Pick out every line of the listing that contains the string "using", matching case exactly.

◆ Dataset extract
*** Begin section ***

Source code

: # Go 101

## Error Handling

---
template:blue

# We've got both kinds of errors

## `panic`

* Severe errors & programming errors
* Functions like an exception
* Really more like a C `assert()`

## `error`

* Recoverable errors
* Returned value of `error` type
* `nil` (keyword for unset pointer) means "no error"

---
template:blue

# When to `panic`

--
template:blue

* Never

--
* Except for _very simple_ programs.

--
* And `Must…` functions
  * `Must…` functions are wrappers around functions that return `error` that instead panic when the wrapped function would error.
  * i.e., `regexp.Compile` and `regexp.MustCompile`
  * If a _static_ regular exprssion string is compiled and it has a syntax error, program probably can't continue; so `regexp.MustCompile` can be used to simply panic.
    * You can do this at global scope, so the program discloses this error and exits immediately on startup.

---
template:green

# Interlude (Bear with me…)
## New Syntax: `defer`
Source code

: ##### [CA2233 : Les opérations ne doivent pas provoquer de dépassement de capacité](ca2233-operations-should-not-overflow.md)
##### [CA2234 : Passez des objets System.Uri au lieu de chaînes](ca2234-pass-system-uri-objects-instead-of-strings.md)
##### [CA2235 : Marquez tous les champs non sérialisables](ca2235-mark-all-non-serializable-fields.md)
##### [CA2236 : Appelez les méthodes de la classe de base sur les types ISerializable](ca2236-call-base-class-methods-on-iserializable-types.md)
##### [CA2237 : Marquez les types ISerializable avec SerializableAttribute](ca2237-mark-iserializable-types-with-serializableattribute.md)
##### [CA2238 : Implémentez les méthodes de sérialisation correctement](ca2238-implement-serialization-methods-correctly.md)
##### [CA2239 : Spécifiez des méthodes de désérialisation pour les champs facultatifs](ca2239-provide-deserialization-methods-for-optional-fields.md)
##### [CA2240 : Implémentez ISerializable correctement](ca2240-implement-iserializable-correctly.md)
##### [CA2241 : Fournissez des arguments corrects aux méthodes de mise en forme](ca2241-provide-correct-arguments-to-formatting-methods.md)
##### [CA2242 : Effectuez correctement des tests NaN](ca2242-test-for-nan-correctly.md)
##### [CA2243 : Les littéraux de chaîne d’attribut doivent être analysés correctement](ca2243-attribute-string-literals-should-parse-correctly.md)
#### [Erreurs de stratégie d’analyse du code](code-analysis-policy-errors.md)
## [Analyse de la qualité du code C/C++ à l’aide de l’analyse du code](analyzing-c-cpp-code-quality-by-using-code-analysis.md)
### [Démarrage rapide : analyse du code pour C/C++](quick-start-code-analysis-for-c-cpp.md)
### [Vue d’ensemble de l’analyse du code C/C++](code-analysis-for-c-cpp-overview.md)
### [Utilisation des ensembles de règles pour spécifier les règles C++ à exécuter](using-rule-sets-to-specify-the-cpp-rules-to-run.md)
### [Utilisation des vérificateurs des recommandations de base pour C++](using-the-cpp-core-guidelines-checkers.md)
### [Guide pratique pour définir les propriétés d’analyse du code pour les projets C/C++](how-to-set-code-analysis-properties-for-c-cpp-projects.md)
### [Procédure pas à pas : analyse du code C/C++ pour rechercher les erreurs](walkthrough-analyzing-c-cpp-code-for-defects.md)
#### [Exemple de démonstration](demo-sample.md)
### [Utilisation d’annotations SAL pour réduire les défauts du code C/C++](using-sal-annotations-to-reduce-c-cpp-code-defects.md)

*** End section ***

◆ Response to the exercise
## [Analyse de la qualité du code C/C++ à l’aide de l’analyse du code](analyzing-c-cpp-code-quality-by-using-code-analysis.md)
### [Utilisation des ensembles de règles pour spécifier les règles C++ à exécuter](using-rule-sets-to-specify-the-cpp-rules-to-run.md)
### [Utilisation des vérificateurs des recommandations de base pour C++](using-the-cpp-core-guidelines-checkers.md)
### [Utilisation d’annotations SAL pour réduire les défauts du code C/C++](using-sal-annotations-to-reduce-c-cpp-code-defects.md)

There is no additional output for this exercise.